(EXERCISE INPUT begins)
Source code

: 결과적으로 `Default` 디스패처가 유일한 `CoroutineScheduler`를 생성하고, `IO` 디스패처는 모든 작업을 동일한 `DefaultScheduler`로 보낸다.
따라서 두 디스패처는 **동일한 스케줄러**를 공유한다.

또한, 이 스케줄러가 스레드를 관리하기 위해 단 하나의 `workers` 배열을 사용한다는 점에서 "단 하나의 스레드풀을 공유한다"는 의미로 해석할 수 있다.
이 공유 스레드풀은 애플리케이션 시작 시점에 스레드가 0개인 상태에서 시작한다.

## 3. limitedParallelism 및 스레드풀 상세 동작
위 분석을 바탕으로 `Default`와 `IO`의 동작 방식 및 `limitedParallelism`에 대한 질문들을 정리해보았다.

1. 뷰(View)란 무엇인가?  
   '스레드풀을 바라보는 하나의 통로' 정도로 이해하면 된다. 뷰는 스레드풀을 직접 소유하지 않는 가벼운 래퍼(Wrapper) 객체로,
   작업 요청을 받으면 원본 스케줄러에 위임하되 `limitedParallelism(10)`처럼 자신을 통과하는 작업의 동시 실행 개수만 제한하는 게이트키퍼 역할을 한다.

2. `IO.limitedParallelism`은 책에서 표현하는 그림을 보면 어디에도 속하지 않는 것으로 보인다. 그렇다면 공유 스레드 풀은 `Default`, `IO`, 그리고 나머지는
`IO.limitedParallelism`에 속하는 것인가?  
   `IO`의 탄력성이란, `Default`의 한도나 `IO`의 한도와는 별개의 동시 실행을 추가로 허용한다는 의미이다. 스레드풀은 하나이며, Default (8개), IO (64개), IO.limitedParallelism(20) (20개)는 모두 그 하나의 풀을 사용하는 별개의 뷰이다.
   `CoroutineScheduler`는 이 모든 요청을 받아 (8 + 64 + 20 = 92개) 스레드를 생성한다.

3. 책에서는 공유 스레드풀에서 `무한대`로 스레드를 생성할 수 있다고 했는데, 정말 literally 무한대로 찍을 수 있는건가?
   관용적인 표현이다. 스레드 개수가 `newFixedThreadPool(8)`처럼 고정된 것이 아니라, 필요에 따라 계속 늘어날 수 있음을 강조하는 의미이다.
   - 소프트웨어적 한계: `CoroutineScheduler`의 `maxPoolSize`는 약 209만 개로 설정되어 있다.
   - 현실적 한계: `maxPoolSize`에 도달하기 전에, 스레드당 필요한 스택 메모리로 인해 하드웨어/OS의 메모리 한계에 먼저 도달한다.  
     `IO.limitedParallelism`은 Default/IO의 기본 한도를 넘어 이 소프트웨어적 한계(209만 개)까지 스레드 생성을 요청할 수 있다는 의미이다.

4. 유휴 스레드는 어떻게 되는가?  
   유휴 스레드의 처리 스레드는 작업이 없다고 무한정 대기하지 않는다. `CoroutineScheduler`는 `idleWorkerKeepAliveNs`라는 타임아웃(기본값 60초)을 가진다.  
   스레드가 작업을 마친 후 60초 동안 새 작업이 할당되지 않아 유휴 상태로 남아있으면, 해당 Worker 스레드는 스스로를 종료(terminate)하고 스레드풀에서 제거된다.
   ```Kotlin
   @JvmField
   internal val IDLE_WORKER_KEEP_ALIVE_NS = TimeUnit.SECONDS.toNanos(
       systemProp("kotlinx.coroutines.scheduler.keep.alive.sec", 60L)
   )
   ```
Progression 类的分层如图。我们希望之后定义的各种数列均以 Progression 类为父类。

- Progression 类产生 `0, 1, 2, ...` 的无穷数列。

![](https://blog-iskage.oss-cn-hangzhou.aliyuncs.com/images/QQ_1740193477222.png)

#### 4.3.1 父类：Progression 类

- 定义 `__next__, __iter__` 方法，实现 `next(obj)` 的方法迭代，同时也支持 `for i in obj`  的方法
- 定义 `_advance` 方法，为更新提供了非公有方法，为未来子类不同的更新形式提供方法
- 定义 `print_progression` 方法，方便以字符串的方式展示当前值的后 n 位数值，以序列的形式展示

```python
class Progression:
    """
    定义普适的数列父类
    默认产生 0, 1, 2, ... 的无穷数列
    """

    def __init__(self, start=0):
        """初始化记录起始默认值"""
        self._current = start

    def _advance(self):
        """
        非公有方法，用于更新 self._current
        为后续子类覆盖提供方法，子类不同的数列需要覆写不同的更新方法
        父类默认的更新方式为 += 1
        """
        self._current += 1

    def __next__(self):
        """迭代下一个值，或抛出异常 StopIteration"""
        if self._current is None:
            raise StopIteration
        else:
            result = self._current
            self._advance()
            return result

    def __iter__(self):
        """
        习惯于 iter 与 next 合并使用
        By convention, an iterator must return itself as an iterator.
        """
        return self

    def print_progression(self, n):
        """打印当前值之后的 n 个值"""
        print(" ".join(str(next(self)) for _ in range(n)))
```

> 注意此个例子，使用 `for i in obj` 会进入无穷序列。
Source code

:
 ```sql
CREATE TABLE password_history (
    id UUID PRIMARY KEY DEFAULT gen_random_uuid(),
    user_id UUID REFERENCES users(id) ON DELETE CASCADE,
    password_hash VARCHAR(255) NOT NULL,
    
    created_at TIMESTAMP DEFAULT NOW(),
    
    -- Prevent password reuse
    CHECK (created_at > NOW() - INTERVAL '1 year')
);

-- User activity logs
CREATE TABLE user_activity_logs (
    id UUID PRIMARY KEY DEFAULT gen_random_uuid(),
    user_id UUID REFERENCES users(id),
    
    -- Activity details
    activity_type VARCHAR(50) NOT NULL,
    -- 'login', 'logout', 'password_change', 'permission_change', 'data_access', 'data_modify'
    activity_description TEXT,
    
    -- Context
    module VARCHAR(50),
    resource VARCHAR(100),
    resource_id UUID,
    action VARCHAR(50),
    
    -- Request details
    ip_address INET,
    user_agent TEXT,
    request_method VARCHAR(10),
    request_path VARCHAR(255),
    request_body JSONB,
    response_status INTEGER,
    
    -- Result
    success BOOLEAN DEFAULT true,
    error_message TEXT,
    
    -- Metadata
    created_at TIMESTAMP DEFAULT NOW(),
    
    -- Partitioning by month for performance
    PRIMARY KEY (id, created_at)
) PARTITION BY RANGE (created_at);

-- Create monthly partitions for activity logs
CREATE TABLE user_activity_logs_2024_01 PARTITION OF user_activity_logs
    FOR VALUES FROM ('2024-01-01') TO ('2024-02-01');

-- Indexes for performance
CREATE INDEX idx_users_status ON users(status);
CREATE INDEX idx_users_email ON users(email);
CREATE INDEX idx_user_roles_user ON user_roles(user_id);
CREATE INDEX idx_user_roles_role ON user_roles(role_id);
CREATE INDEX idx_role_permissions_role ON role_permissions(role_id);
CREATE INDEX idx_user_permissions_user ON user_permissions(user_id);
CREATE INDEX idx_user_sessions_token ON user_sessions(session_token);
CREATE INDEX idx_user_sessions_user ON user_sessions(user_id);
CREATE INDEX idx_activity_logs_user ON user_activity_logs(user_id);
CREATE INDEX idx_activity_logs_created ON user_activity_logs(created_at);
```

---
(EXERCISE INPUT ends)
### WHAT IS BEING ASKED:
Write out every entry again so that each line matches the original exactly.

### WORKED SOLUTION:
Source code

: 결과적으로 `Default` 디스패처가 유일한 `CoroutineScheduler`를 생성하고, `IO` 디스패처는 모든 작업을 동일한 `DefaultScheduler`로 보낸다.
따라서 두 디스패처는 **동일한 스케줄러**를 공유한다.

또한, 이 스케줄러가 스레드를 관리하기 위해 단 하나의 `workers` 배열을 사용한다는 점에서 "단 하나의 스레드풀을 공유한다"는 의미로 해석할 수 있다.
이 공유 스레드풀은 애플리케이션 시작 시점에 스레드가 0개인 상태에서 시작한다.

## 3. limitedParallelism 및 스레드풀 상세 동작
위 분석을 바탕으로 `Default`와 `IO`의 동작 방식 및 `limitedParallelism`에 대한 질문들을 정리해보았다.

1. 뷰(View)란 무엇인가?  
   '스레드풀을 바라보는 하나의 통로' 정도로 이해하면 된다. 뷰는 스레드풀을 직접 소유하지 않는 가벼운 래퍼(Wrapper) 객체로,
   작업 요청을 받으면 원본 스케줄러에 위임하되 `limitedParallelism(10)`처럼 자신을 통과하는 작업의 동시 실행 개수만 제한하는 게이트키퍼 역할을 한다.

2. `IO.limitedParallelism`은 책에서 표현하는 그림을 보면 어디에도 속하지 않는 것으로 보인다. 그렇다면 공유 스레드 풀은 `Default`, `IO`, 그리고 나머지는
`IO.limitedParallelism`에 속하는 것인가?  
   `IO`의 탄력성이란, `Default`의 한도나 `IO`의 한도와는 별개의 동시 실행을 추가로 허용한다는 의미이다. 스레드풀은 하나이며, Default (8개), IO (64개), IO.limitedParallelism(20) (20개)는 모두 그 하나의 풀을 사용하는 별개의 뷰이다.
   `CoroutineScheduler`는 이 모든 요청을 받아 (8 + 64 + 20 = 92개) 스레드를 생성한다.

3. 책에서는 공유 스레드풀에서 `무한대`로 스레드를 생성할 수 있다고 했는데, 정말 literally 무한대로 찍을 수 있는건가?
   관용적인 표현이다. 스레드 개수가 `newFixedThreadPool(8)`처럼 고정된 것이 아니라, 필요에 따라 계속 늘어날 수 있음을 강조하는 의미이다.
   - 소프트웨어적 한계: `CoroutineScheduler`의 `maxPoolSize`는 약 209만 개로 설정되어 있다.
   - 현실적 한계: `maxPoolSize`에 도달하기 전에, 스레드당 필요한 스택 메모리로 인해 하드웨어/OS의 메모리 한계에 먼저 도달한다.  
     `IO.limitedParallelism`은 Default/IO의 기본 한도를 넘어 이 소프트웨어적 한계(209만 개)까지 스레드 생성을 요청할 수 있다는 의미이다.

4. 유휴 스레드는 어떻게 되는가?  
   유휴 스레드의 처리 스레드는 작업이 없다고 무한정 대기하지 않는다. `CoroutineScheduler`는 `idleWorkerKeepAliveNs`라는 타임아웃(기본값 60초)을 가진다.  
   스레드가 작업을 마친 후 60초 동안 새 작업이 할당되지 않아 유휴 상태로 남아있으면, 해당 Worker 스레드는 스스로를 종료(terminate)하고 스레드풀에서 제거된다.
   ```Kotlin
   @JvmField
   internal val IDLE_WORKER_KEEP_ALIVE_NS = TimeUnit.SECONDS.toNanos(
       systemProp("kotlinx.coroutines.scheduler.keep.alive.sec", 60L)
   )
   ```
Progression 类的分层如图。我们希望之后定义的各种数列均以 Progression 类为父类。

- Progression 类产生 `0, 1, 2, ...` 的无穷数列。

![](https://blog-iskage.oss-cn-hangzhou.aliyuncs.com/images/QQ_1740193477222.png)

#### 4.3.1 父类：Progression 类

- 定义 `__next__, __iter__` 方法，实现 `next(obj)` 的方法迭代，同时也支持 `for i in obj`  的方法
- 定义 `_advance` 方法，为更新提供了非公有方法，为未来子类不同的更新形式提供方法
- 定义 `print_progression` 方法，方便以字符串的方式展示当前值的后 n 位数值，以序列的形式展示

```python
class Progression:
    """
    定义普适的数列父类
    默认产生 0, 1, 2, ... 的无穷数列
    """

    def __init__(self, start=0):
        """初始化记录起始默认值"""
        self._current = start

    def _advance(self):
        """
        非公有方法，用于更新 self._current
        为后续子类覆盖提供方法，子类不同的数列需要覆写不同的更新方法
        父类默认的更新方式为 += 1
        """
        self._current += 1

    def __next__(self):
        """迭代下一个值，或抛出异常 StopIteration"""
        if self._current is None:
            raise StopIteration
        else:
            result = self._current
            self._advance()
            return result

    def __iter__(self):
        """
        习惯于 iter 与 next 合并使用
        By convention, an iterator must return itself as an iterator.
        """
        return self

    def print_progression(self, n):
        """打印当前值之后的 n 个值"""
        print(" ".join(str(next(self)) for _ in range(n)))
```

> 注意此个例子，使用 `for i in obj` 会进入无穷序列。
Source code

:
 ```sql
CREATE TABLE password_history (
    id UUID PRIMARY KEY DEFAULT gen_random_uuid(),
    user_id UUID REFERENCES users(id) ON DELETE CASCADE,
    password_hash VARCHAR(255) NOT NULL,
    
    created_at TIMESTAMP DEFAULT NOW(),
    
    -- Prevent password reuse
    CHECK (created_at > NOW() - INTERVAL '1 year')
);

-- User activity logs
CREATE TABLE user_activity_logs (
    id UUID PRIMARY KEY DEFAULT gen_random_uuid(),
    user_id UUID REFERENCES users(id),
    
    -- Activity details
    activity_type VARCHAR(50) NOT NULL,
    -- 'login', 'logout', 'password_change', 'permission_change', 'data_access', 'data_modify'
    activity_description TEXT,
    
    -- Context
    module VARCHAR(50),
    resource VARCHAR(100),
    resource_id UUID,
    action VARCHAR(50),
    
    -- Request details
    ip_address INET,
    user_agent TEXT,
    request_method VARCHAR(10),
    request_path VARCHAR(255),
    request_body JSONB,
    response_status INTEGER,
    
    -- Result
    success BOOLEAN DEFAULT true,
    error_message TEXT,
    
    -- Metadata
    created_at TIMESTAMP DEFAULT NOW(),
    
    -- Partitioning by month for performance
    PRIMARY KEY (id, created_at)
) PARTITION BY RANGE (created_at);

-- Create monthly partitions for activity logs
CREATE TABLE user_activity_logs_2024_01 PARTITION OF user_activity_logs
    FOR VALUES FROM ('2024-01-01') TO ('2024-02-01');

-- Indexes for performance
CREATE INDEX idx_users_status ON users(status);
CREATE INDEX idx_users_email ON users(email);
CREATE INDEX idx_user_roles_user ON user_roles(user_id);
CREATE INDEX idx_user_roles_role ON user_roles(role_id);
CREATE INDEX idx_role_permissions_role ON role_permissions(role_id);
CREATE INDEX idx_user_permissions_user ON user_permissions(user_id);
CREATE INDEX idx_user_sessions_token ON user_sessions(session_token);
CREATE INDEX idx_user_sessions_user ON user_sessions(user_id);
CREATE INDEX idx_activity_logs_user ON user_activity_logs(user_id);
CREATE INDEX idx_activity_logs_created ON user_activity_logs(created_at);
```

---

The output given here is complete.